As I moved closer to God, Hitchens moved further away. Frozen out of Beltway politics by both liberals and conservatives, he turned more intensely to atheism and the bottle at the same time that I was turning to the rosary and mass. Well-known around Washington, D.C., as a functional alcoholic, journalist friends told me that Hitchens sat at the same bar every day, drinking whiskey and nursing his grievances. I suspect it was there that he grew ever more hardened in his belief that God was the cause of all the world’s miseries. He advanced this theory in "God is Not Great," his 2007 bestselling book.
Over the last four years of his life, atheism became his calling card, as Hitchens allowed his battle with religion to overshadow the rest of his journalistic career. Indeed, he arguably erased his career as a non-sectarian political writer in the public eye, leaving only his legacy as a public atheist to posterity. If you ask Americans in 10 years about him, how many will recall that Hitchens spent most of his career as a political writer rather than as an atheist writer?
I eventually learned that Hitchens had started his career in Britain as an idealistic liberal writer who valued truth in politics, but who frequently ruffled his allies' feathers with his iconoclastic words. As a student radical in the 1960s, he fell out with the Labor Party in Britain over its compromise with the Vietnam War. Following his disillusionment with British politics, he moved to the United States, where he was a frequent voice on American talk shows by the mid-1990s.
But in the late 1990s, the Democratic Party abruptly disowned Hitchens when he turned against President Clinton, testifying in an impeachment hearing that Clinton advisor Sydney Blumenthal had told him about a White House campaign to discredit Monica Lewinsky as a “stalker.” It was the beginning of the end for Hitchens in mainstream politics. Yet he continued to maintain an uneasy connection with the American left until 2002, when his support of the Iraq war led to his departure from The Nation.
As his disaffection from liberal circles left him without friends in Washington, Hitchens embraced public atheism with a renewed fervor. He emerged in his last years as a popular atheist author for whom God-bashing was now a favorite sport. At the same time, his personal life declined rapidly.
His movement toward public atheism was a sea change in his career. Other than writing a book against Mother Teresa in 1995, Hitchens was simply a political writer when I first met him. He even professed humanitarian concerns in the Wabash debate, telling D’Souza the Reagan administration had funded the rape and torture of American nuns in El Salvador as part of a “campaign of lying and savagery.”

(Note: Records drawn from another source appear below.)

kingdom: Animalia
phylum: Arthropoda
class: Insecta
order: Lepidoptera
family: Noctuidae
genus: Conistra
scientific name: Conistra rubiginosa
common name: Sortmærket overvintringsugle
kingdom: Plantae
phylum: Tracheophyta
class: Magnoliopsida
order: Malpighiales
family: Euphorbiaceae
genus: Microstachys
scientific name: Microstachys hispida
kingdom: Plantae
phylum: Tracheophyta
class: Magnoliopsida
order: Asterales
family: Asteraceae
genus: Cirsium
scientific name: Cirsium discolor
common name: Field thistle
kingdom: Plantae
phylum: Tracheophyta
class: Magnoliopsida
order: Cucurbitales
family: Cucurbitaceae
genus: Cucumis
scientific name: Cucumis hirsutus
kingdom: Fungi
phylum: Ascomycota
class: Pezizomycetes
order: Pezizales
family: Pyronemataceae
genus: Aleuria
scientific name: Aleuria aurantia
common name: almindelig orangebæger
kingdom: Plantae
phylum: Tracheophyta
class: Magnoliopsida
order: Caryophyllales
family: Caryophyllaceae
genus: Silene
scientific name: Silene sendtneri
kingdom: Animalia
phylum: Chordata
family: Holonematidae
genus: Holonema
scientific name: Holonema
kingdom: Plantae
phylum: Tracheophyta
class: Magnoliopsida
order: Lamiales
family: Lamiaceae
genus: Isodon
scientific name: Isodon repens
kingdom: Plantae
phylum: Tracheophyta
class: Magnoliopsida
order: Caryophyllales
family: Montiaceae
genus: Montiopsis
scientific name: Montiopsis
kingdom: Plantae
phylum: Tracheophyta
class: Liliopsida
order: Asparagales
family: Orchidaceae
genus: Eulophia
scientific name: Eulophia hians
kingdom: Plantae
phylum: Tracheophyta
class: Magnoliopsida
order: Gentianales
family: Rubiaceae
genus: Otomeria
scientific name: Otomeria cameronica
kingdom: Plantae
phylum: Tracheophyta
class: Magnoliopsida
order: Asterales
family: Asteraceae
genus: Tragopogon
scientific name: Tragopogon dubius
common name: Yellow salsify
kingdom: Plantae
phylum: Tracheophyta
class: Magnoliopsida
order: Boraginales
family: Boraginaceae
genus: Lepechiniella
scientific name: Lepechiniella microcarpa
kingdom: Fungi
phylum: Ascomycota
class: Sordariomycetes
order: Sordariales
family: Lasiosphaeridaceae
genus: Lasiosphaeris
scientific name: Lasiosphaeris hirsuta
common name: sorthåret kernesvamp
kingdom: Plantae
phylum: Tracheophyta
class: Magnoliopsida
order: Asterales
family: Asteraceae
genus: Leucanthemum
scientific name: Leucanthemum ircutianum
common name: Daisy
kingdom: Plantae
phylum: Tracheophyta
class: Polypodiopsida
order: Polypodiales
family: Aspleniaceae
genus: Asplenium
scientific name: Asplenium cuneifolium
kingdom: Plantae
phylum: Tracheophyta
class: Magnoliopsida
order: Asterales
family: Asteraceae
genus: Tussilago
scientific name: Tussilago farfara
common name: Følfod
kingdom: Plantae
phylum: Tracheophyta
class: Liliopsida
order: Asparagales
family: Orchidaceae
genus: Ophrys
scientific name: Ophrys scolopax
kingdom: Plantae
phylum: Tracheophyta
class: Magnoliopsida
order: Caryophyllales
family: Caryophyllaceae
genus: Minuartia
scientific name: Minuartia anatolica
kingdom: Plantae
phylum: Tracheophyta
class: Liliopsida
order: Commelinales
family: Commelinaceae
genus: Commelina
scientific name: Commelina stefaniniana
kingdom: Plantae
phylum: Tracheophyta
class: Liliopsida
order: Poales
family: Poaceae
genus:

He was vain and particular in his habits, smoking mountains of strong Turkish cigarettes which I suspect were more immediately responsible for his esophageal cancer than God. "The air reeks of smokelessness," he quipped to us after arriving on the Wabash campus. He also joked about Indiana's blue-light liquor laws, which had somehow prevented him from ordering a second drink one Sunday night at the local Applebees while his first whiskey was still unfinished.
It’s hard to fathom how such a person meets the end of his life. I only know Hitchens suffered a lot in his final illness and I’m sorry he’s gone. When I think of him today, I still recall him as the quick-witted journalist I met at Wabash, rather than as the conflicted atheist he later became. But I also know they were the same person: a frustrated idealist who was filled with much bitterness despite also being a deeply compassionate man.
Sometimes, I even find myself praying for Christopher Hitchens to the God he said he never knew. Why Hitchens? I suppose I do it because he was the last good American atheist.
Sean Salai, S.J., is a summer 2014 intern serving at America.